BEGIN
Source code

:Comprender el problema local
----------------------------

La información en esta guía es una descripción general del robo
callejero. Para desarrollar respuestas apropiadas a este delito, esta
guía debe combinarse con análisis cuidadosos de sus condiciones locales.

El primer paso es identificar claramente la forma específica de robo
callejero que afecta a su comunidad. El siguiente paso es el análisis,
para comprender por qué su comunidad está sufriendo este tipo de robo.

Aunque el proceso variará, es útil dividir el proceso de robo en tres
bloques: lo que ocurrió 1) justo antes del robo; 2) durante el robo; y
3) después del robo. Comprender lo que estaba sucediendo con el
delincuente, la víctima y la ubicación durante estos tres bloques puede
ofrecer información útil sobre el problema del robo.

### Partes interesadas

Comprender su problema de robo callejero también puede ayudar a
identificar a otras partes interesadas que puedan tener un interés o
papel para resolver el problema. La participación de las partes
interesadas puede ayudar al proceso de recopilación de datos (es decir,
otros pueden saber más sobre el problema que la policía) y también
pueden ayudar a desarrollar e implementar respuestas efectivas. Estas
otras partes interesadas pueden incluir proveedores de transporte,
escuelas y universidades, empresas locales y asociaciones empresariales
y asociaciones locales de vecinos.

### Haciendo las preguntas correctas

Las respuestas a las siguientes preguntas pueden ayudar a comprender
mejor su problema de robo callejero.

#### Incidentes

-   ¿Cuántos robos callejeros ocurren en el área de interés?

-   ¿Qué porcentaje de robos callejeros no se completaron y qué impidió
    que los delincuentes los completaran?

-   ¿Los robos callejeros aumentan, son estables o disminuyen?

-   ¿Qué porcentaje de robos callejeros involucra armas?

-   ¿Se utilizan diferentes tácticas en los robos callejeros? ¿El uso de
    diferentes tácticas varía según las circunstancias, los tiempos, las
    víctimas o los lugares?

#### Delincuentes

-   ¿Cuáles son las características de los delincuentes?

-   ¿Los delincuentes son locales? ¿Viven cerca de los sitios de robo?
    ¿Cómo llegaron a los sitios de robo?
END
▶ _Job_
Some lines in the material contain "también". Show all of them.

▶ _Reply_
Comprender su problema de robo callejero también puede ayudar a
otros pueden saber más sobre el problema que la policía) y también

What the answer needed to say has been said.